Coucill, LS., 2015.
Tensions Between Theory and Practice in Sustainable Architectural Design
|Output Type:||Thesis or dissertation|
Architectural practice is often criticised for being contingent on a plethora of standards, regulations and commercial pressures. Such contingency is concerning given that the objectives for architectural and urban sustainable design are based on a reductive epistemology that places 'zero-carbon' design at the centre of what is really a hydra-headed paradigm. In the context the rising commercial interest in the accreditation of sustainable architecture through assessment methods such as BREEAM, the thesis indicates that the skills of architects and the morals embedded in the profession diffuse the focus of objectives in order to establish the best all round design outcome.
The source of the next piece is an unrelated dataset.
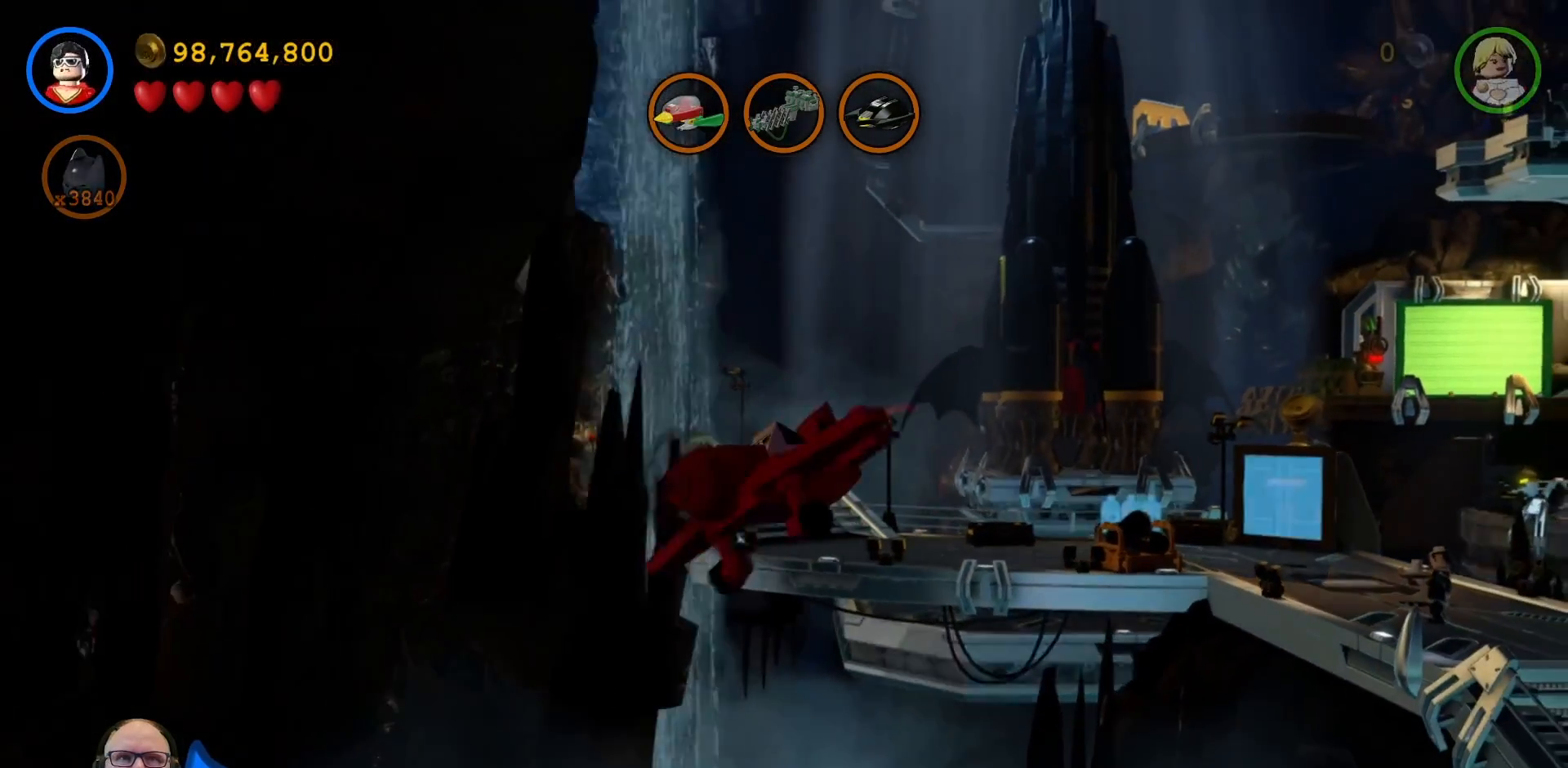
{"buttons": [], "left_stick": "down-left", "right_stick": "center", "events": []}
The thesis explores the different ways in which designers diffuse the focus of objectives through a series of qualitative ex post facto studies of the design work of novice designers and new professionals, and a series of semi- structured interviews with established practitioners. The findings reassert recurring discourses in the architectural profession about the commensurability of pedagogy and practice and the value of architecture. The conclusions indicate that at the root of these issues, is a fracture between the production of assessment method criteria and the implementation of it. Consequently, the thesis suggests that practice-based research has the potential to reconcile this fracture, by feeding knowledge directly to the source of contingency.